- **WHAT THIS TASK INVOLVES**
Reproduce, character for character, the entries from the start through the line that contains "בכתבה? נשמח שתשתפו אותנו", including that line.

Collected data
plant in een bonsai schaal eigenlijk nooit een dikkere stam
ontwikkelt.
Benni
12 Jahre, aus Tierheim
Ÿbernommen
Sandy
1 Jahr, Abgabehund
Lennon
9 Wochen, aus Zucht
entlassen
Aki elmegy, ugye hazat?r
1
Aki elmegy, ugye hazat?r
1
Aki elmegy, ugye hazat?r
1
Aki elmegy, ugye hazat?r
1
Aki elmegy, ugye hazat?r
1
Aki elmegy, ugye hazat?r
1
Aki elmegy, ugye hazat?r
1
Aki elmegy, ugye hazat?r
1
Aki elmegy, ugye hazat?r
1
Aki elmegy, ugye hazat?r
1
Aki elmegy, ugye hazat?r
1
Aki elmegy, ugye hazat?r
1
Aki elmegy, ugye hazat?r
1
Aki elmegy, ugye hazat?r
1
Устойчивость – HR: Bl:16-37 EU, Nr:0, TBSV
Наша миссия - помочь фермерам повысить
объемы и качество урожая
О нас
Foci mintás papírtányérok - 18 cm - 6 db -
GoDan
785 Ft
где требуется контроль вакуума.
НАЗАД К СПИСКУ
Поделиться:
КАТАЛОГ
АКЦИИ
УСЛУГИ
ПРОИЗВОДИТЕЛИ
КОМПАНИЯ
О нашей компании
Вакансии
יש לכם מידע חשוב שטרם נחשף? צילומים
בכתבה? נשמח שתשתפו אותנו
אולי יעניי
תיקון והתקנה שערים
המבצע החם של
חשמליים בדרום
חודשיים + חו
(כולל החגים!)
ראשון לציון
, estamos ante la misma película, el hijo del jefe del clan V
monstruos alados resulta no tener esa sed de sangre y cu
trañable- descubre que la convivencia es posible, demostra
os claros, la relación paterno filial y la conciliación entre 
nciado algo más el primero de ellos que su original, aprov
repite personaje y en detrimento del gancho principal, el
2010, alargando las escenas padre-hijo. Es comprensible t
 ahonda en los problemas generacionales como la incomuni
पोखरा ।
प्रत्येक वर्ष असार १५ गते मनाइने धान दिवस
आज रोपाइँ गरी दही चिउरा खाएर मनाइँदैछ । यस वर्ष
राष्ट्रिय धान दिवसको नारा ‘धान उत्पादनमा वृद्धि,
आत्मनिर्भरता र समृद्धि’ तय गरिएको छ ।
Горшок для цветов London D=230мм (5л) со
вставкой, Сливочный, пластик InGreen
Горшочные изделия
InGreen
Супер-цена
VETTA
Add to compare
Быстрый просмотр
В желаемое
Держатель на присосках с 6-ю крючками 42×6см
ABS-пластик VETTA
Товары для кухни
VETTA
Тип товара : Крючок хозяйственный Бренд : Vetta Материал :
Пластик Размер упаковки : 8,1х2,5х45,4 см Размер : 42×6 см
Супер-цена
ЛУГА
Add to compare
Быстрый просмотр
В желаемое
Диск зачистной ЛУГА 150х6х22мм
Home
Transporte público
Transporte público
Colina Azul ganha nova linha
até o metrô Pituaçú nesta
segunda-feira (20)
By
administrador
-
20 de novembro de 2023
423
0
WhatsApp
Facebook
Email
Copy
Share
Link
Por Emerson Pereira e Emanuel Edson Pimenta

- **EXERCISE ANSWER**
plant in een bonsai schaal eigenlijk nooit een dikkere stam
ontwikkelt.
Benni
12 Jahre, aus Tierheim
Ÿbernommen
Sandy
1 Jahr, Abgabehund
Lennon
9 Wochen, aus Zucht
entlassen
Aki elmegy, ugye hazat?r
1
Aki elmegy, ugye hazat?r
1
Aki elmegy, ugye hazat?r
1
Aki elmegy, ugye hazat?r
1
Aki elmegy, ugye hazat?r
1
Aki elmegy, ugye hazat?r
1
Aki elmegy, ugye hazat?r
1
Aki elmegy, ugye hazat?r
1
Aki elmegy, ugye hazat?r
1
Aki elmegy, ugye hazat?r
1
Aki elmegy, ugye hazat?r
1
Aki elmegy, ugye hazat?r
1
Aki elmegy, ugye hazat?r
1
Aki elmegy, ugye hazat?r
1
Устойчивость – HR: Bl:16-37 EU, Nr:0, TBSV
Наша миссия - помочь фермерам повысить
объемы и качество урожая
О нас
Foci mintás papírtányérok - 18 cm - 6 db -
GoDan
785 Ft
где требуется контроль вакуума.
НАЗАД К СПИСКУ
Поделиться:
КАТАЛОГ
АКЦИИ
УСЛУГИ
ПРОИЗВОДИТЕЛИ
КОМПАНИЯ
О нашей компании
Вакансии
יש לכם מידע חשוב שטרם נחשף? צילומים
בכתבה? נשמח שתשתפו אותנו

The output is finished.